The view ahead swung back to Earth. Suddenly the pale blue dot started growing larger again, but before anyone could comment on it, the ship gave a violent up-down lurch, as if it had run over a speed bump at a thousand kilometres an hour. There was a collective ‘Oof!’ then the view behind them blossomed into a sphere of white-hot energy.
‘What did it hit?’
‘A geostationary satellite, I think,’ Norman said. ‘But there aren’t many of them this far out.’
‘One less now,’ Coral muttered.
The explosion faded through shades of orange and yellow. Tim let out a breath he hadn’t realised he’d been holding. Then he saw the second missile dart around the glowing remnants of the first, change course and start closing in on them.
He couldn’t take his eyes off it. It was hypnotic. Weaving and turning in perfect time with their ship, growing ever larger. From a pin prick to a pin head to a dot the size of a thumb tack. It was only Norman’s ‘Whoa!’ that made him tear his eyes away and glance ahead to see they were about to crash into the moon.
It looked like it had never looked before, a mellow, golden landscape bathed in the light of the sun, its surface pitted with craters and broken by jagged peaks untouched by the weathering effects of wind and rain.
They plummeted towards it, pulling up only at the last moment, levelling out ten metres above the surface of a crater so vast that it was itself dotted with smaller craters.

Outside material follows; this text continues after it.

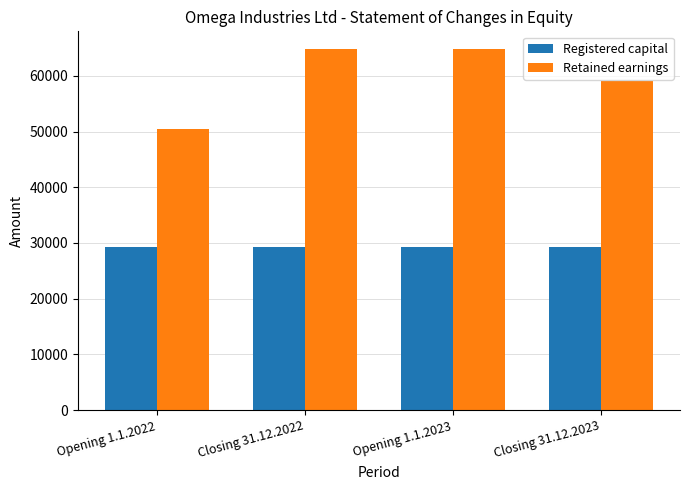

Which series has the largest total across all categories?

Retained earnings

The missile dropped into place behind them, drawing closer by the second. Tim could see its shadow now, even the faint plume of dust kicked up by its exhaust. As their ship veered left and right, up and down, the missile kept on track, seeming to anticipate their every swing and turn, whittling off a few extra metres every time.
Albert steered them through a narrow gully. The missile followed, perfectly centred behind them. He tried a quick up-and-down over a steep ridge near the end, but the missile followed the manoeuvre effortlessly. Then they dropped onto a broad, flat plain and the evacuation pod suddenly picked up speed.
Tim felt the surge of power and looked ahead to see that they were hurtling across a plain at incredible speed, barely a metre from the surface. Now and then he felt a rasping scuff as the leading edge of their shield skimmed a ridge of sand or brushed a rock. Twice Albert tried a quick left-right, the second time sending up a great plume of dust, but the missile didn’t waiver. It knew there were no obstructions ahead and continued straight on, true and level, so close now Tim could see its outline silhouetted against the flare of its exhaust.
He glanced ahead. A range of jagged cliffs was rapidly approaching. They’d have to slow, pull up. Then what?
Another hard left-right swing, and for an eye-blink he glimpsed something that looked like a big gold shed on legs and – totally bizarre! – an American flag. A second after that, the scene exploded.